NAB’s endless tweets from @AirWharton have not mentioned the issue to the faithful to date. The broadcasting industry’s key mouthpiece, Broadcasting & Cable, has only mentioned the issue in passing.

CTIA is reported to be deliberating the issue this week. APCP and UTC have been silent although they should know better. Only ARRL, not always the most influential group at FCC, has issued a clear statement of concern.

We urge spectrum users to consider these issues and make their viewpoints heard at FCC on the 8th Floor and at congressional committees.

vox populi, vox dei


As if on queue, a few hours after this was posted NAB’s above mentioned PR man,@AirWharton, tweeted:


The link in the tweet is to http://recode.net/2015/03/17/fccs-hot-mess-of-a-database-may-not-bode-well-for-future-airwaves-sharing/, a blog post about apparent inconsistencies/errors in theFCC’s TV whitespace database that allows unlicensed sharing to TV broadcast spectrum where there are no actual TV signals present. Rather than just snipping at FCC policy, perhaps Mr. Wharton and his colleagues should ask their members whether they feel good about the pending decimation of FCC spectrum enforcement resources?

While the FCC enforcement employees involved will be affected by the change, so will a lot of other spectrum users, both federal and nonfederal, who depend on enforcement of rules and deterrence of illegal spectrum activities.

UPDATE 2 - 3/18/15

Perhaps the above update worked, perhaps something was already in progress but NAB has now ended its near silence on this issue. In an article today in Broadcasting & Cable, the key trade magazine and mouthpiece of the industry, NAB’s Dennis Wharton is quoted:

“This is a potentially troubling development, particularly as the FCC begins encouraging spectrum sharing among different types of communications services," said Dennis Wharton in response to both stories. "Having a robust interference enforcement presence in FCC field offices is critical to ensuring that consumers receive the services that they expect.”

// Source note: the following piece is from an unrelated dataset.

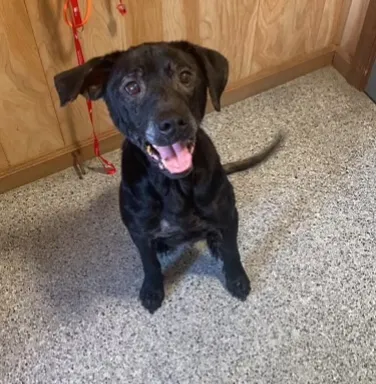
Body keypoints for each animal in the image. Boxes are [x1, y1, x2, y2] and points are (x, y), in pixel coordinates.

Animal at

NAB has interference concerns about the way the FCC is setting up the incentive auction repacking framework in which TV stations and wireless companies may be close neighbors on the same of adjacent channels. In addition, the FCC and the National Telecommunications & Information Administration are teaming up on a "Model City" program to test advanced spectrum sharing among different services. The administration has made it clear that advanced spectrum sharing is one way to free up more spectrum from government use. In fact, they just announced an April 15-16 joint workshop on establishing that "Model City."

Thanks to NAB for speaking out. Let’s hope CTIA, APCO, and UTC also recognize that they also have self interests here. Maybe even TIA and CEA too?